STUDY TEXT:
Segment Open
2.10. Good Python Practices#

This section includes some best practices to write Python code.

2.10.1. Write Meaningful Names#

It is a bad practice to use vague names such as x, y, z in your Python code since they don’t give you any information about their roles in the code.

x = 10 
y = 5 
z = x + y  

Write declarative variables names instead. You can also add type hints to make the types of these variables more obvious.

num_members: int = 10
num_guests: int = 5
sum_: int = num_members + num_guests  

2.10.2. Assign Names to Values#

It can be confusing for others to understand the roles of some values in your code.

circle_area = 3.14 * 5**2

Thus, it is a good practice to assign names to your variables to make them readable to others.

PI = 3.14
RADIUS = 5

circle_area = PI * RADIUS**2

2.10.3. Name Complex Conditions to Make Your Code More Readable#

Consider naming your conditions if your if-else statement is too complex. Doing so will improve the readability of your code.

# Confusing

x = -10
y = 5

if (x % 2 == 0 and x < 0) and (y % 2 != 0 and y > 0):
    print("Both conditions are true!")
else:
    print("At least one condition is false.")
Both conditions are true!
# Clearer

x = -10
y = 5

# Assign names to conditions
x_is_even_and_negative = x % 2 == 0 and x < 0
y_is_odd_and_positive = y % 2 != 0 and y > 0

if (x_is_even_and_negative) and (y_is_odd_and_positive):
    print("Both conditions are true!")
else:
    print("At least one condition is false.")
Both conditions are true!

2.10.4. Avoid Duplication in Your Code#

While writing code, we should avoid duplication because:

  • It is redundant

  • If we make a change to one piece of code, we need to remember to make the same change to another piece of code. Otherwise, we will introduce bugs into our code.

In the code below, we use the filter X['date'] > date(2021, 2, 8) twice. To avoid duplication, we can assign the filter to a variable, then use that variable to filter other arrays.

import pandas as pd 
from datetime import date

df = pd.DataFrame({'date': [date(2021, 2, 8), date(2021, 2, 9), date(2021, 2, 10)],
									'val1': [1,2,3], 'val2': [0,1,0]})
X, y = df.iloc[:, :1], df.iloc[:, 2]

# Instead of this
subset_X = X[X['date'] > date(2021, 2, 8)]
subset_y = y[X['date'] > date(2021, 2, 8)]

# Do this
filt = df['date'] > date(2021, 2, 8)
subset_X = X[filt]
subset_y = y[filt]

2.10.5. Underscore(_): Ignore Values That Will Not Be Used#

When assigning the values returned from a function, you might want to ignore some values that are not used in future code. If so, assign those values to underscores _.
Segment Closed
WHAT TO WORK ON:
From the Python good practices text, copy the stretch from "This section includes" through "in the code.".

Lines drawn from a dataset
Segment Open
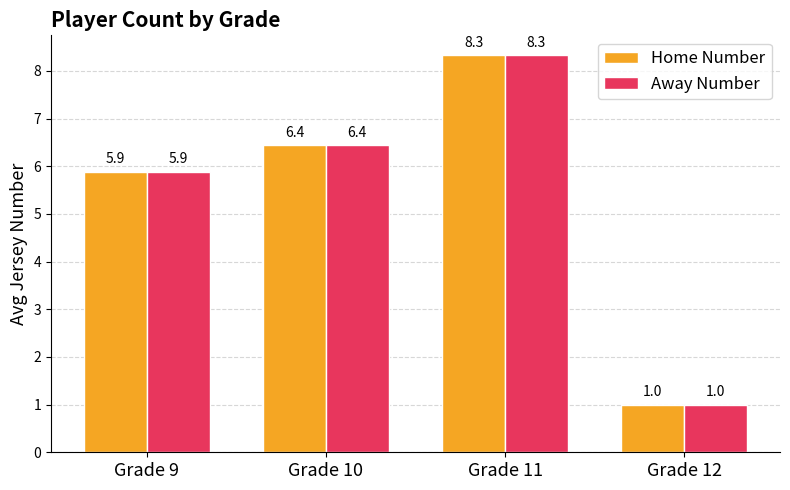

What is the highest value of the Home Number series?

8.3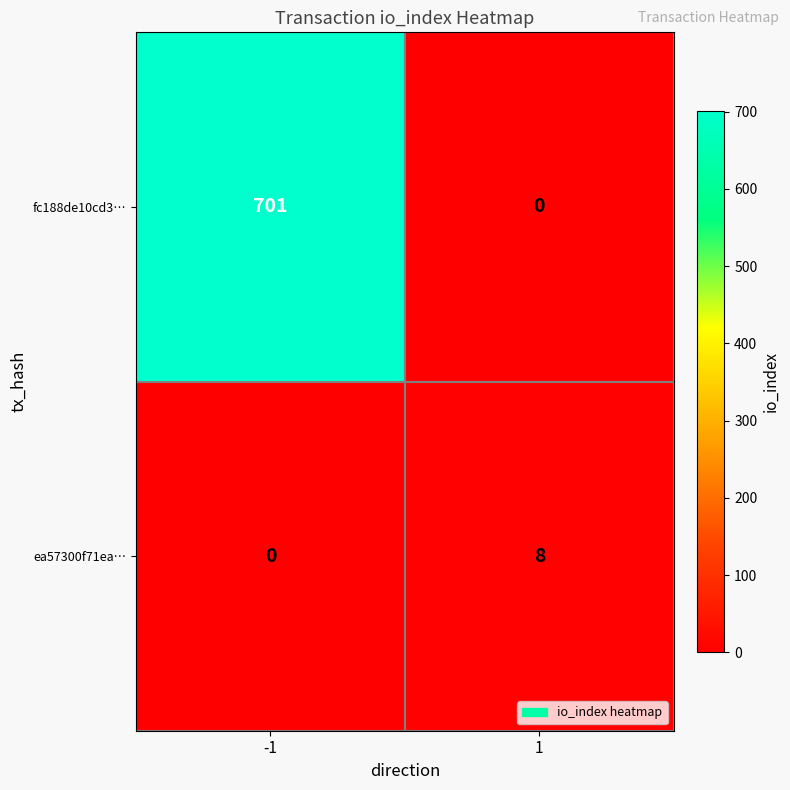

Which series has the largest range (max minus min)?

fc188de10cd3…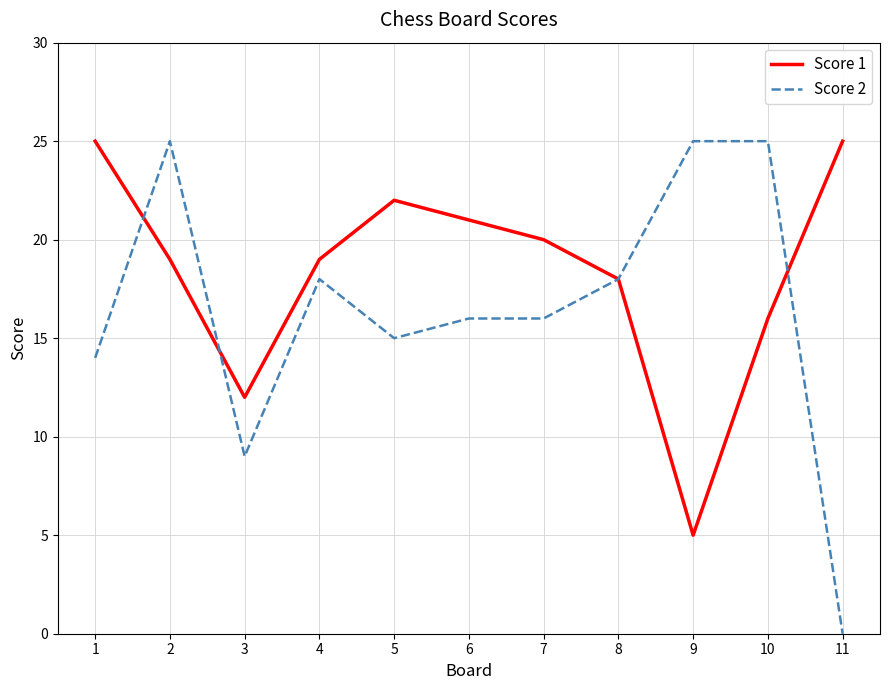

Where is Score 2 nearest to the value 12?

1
Segment Closed
RESPONSE TO THIS TASK:
This section includes some best practices to write Python code.

2.10.1. Write Meaningful Names#

It is a bad practice to use vague names such as x, y, z in your Python code since they don’t give you any information about their roles in the code.